#### [Problem to work on]
Find the line with "left shoulder: (150, 229)" in the entries below, then reproduce it and every line after it down to and including the line with "left eye: (309, 122)", exactly.

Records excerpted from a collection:
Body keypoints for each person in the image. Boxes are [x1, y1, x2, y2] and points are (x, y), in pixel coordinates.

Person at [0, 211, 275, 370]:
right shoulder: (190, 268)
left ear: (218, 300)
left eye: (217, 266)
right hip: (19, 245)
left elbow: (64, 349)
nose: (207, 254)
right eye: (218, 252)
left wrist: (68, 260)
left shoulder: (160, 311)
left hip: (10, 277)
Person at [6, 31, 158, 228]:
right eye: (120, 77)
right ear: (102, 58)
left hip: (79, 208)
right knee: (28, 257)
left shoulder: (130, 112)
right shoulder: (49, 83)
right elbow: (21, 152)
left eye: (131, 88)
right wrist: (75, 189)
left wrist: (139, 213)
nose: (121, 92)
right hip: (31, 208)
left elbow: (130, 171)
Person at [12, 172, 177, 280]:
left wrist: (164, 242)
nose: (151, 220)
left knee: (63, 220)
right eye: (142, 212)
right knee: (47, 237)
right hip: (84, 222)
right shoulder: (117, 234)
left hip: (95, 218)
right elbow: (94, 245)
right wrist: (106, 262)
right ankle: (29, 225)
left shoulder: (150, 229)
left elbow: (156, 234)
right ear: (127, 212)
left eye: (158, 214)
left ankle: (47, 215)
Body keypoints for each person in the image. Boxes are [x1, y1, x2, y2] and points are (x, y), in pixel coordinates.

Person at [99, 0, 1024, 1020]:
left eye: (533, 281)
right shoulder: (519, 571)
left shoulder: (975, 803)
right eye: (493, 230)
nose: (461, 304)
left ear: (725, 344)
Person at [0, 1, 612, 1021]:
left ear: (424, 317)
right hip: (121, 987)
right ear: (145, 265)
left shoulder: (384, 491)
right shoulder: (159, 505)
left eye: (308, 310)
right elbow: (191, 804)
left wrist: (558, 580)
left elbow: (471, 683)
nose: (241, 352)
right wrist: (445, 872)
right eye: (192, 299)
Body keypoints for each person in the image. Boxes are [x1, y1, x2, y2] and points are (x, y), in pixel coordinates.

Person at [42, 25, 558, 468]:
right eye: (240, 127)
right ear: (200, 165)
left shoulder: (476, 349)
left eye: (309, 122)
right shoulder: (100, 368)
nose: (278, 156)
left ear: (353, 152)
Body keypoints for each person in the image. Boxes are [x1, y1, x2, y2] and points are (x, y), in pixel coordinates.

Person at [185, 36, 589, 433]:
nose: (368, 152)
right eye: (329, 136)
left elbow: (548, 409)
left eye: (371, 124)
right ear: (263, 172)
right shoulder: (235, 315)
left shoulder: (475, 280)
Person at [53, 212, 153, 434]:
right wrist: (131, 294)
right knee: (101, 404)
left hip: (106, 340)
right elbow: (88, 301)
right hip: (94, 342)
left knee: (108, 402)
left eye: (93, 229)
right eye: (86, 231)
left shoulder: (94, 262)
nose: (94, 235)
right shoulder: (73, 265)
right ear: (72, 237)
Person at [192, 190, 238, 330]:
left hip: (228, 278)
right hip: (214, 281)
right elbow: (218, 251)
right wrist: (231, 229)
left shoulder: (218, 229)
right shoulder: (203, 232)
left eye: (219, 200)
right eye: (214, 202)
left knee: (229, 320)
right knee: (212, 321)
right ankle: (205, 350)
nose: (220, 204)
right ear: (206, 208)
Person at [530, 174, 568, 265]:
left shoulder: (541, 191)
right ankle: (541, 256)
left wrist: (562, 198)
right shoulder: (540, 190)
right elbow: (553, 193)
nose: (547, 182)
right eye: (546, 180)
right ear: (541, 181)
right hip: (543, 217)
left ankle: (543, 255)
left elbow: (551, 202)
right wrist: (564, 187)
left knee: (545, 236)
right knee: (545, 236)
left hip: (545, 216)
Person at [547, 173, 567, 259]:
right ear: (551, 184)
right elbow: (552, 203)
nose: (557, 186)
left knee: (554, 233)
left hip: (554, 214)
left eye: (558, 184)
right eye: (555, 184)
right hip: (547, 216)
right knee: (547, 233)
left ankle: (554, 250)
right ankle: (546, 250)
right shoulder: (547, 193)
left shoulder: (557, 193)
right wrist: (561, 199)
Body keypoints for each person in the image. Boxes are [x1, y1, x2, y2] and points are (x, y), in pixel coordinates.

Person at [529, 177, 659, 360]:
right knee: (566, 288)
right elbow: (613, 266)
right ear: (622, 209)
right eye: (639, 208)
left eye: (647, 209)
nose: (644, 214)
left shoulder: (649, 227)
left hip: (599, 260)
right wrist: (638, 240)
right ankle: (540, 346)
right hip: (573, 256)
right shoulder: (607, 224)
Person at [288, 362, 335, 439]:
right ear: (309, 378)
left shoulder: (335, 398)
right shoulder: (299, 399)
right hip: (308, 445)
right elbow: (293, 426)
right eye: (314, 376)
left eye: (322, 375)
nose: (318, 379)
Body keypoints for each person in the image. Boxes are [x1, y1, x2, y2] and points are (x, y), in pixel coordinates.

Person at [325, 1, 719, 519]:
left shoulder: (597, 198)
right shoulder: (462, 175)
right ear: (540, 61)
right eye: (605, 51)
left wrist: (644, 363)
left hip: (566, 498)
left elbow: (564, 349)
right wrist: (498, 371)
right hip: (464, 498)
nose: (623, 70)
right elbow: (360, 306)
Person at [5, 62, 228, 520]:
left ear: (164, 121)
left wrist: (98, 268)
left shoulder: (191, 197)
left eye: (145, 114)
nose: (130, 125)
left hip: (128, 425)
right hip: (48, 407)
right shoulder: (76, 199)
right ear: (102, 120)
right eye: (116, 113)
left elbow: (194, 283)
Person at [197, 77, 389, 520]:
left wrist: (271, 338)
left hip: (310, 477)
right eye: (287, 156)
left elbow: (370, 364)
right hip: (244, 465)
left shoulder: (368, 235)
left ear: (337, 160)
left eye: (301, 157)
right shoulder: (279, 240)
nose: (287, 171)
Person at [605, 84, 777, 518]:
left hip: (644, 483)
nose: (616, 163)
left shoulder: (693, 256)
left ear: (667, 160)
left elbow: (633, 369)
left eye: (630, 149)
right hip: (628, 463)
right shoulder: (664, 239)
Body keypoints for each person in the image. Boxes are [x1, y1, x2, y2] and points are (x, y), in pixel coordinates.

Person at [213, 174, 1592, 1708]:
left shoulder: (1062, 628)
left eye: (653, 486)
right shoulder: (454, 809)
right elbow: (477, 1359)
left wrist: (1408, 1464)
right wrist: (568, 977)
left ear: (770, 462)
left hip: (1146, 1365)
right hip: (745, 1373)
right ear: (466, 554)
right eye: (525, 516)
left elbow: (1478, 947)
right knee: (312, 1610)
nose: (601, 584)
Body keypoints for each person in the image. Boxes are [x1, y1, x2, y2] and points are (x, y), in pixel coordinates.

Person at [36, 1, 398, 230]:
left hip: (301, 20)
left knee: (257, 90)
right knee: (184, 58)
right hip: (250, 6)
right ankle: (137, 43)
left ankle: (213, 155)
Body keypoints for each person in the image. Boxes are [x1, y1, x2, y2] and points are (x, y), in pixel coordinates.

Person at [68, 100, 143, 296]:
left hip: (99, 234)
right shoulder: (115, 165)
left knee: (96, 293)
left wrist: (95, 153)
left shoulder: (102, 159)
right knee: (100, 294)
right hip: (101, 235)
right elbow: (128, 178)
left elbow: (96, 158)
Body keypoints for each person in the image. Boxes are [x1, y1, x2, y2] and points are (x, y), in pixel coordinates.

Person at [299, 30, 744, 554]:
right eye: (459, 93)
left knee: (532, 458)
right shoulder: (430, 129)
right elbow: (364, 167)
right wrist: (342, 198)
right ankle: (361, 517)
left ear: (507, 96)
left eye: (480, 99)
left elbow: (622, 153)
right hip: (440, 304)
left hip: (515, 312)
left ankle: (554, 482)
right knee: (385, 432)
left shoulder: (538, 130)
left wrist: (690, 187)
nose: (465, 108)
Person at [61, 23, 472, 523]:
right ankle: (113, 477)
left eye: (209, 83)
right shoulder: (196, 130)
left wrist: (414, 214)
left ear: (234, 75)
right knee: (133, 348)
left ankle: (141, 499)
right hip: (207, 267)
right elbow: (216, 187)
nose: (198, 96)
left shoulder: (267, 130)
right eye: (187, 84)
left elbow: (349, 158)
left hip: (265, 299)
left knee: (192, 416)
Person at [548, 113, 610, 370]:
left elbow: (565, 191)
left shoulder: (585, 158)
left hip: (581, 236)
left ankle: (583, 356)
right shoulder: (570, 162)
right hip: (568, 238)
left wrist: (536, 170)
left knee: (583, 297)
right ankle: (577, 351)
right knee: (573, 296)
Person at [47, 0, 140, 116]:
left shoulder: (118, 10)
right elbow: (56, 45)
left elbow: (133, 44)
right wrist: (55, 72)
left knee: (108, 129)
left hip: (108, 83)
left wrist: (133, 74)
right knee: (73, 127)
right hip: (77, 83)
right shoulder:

#### [Expected answer]
left shoulder: (150, 229)
left elbow: (156, 234)
right ear: (127, 212)
left eye: (158, 214)
left ankle: (47, 215)
Body keypoints for each person in the image. Boxes are [x1, y1, x2, y2] and points are (x, y), in pixel coordinates.

Person at [99, 0, 1024, 1020]:
left eye: (533, 281)
right shoulder: (519, 571)
left shoulder: (975, 803)
right eye: (493, 230)
nose: (461, 304)
left ear: (725, 344)
Person at [0, 1, 612, 1021]:
left ear: (424, 317)
right hip: (121, 987)
right ear: (145, 265)
left shoulder: (384, 491)
right shoulder: (159, 505)
left eye: (308, 310)
right elbow: (191, 804)
left wrist: (558, 580)
left elbow: (471, 683)
nose: (241, 352)
right wrist: (445, 872)
right eye: (192, 299)
Body keypoints for each person in the image. Boxes are [x1, y1, x2, y2] and points are (x, y), in pixel coordinates.

Person at [42, 25, 558, 468]:
right eye: (240, 127)
right ear: (200, 165)
left shoulder: (476, 349)
left eye: (309, 122)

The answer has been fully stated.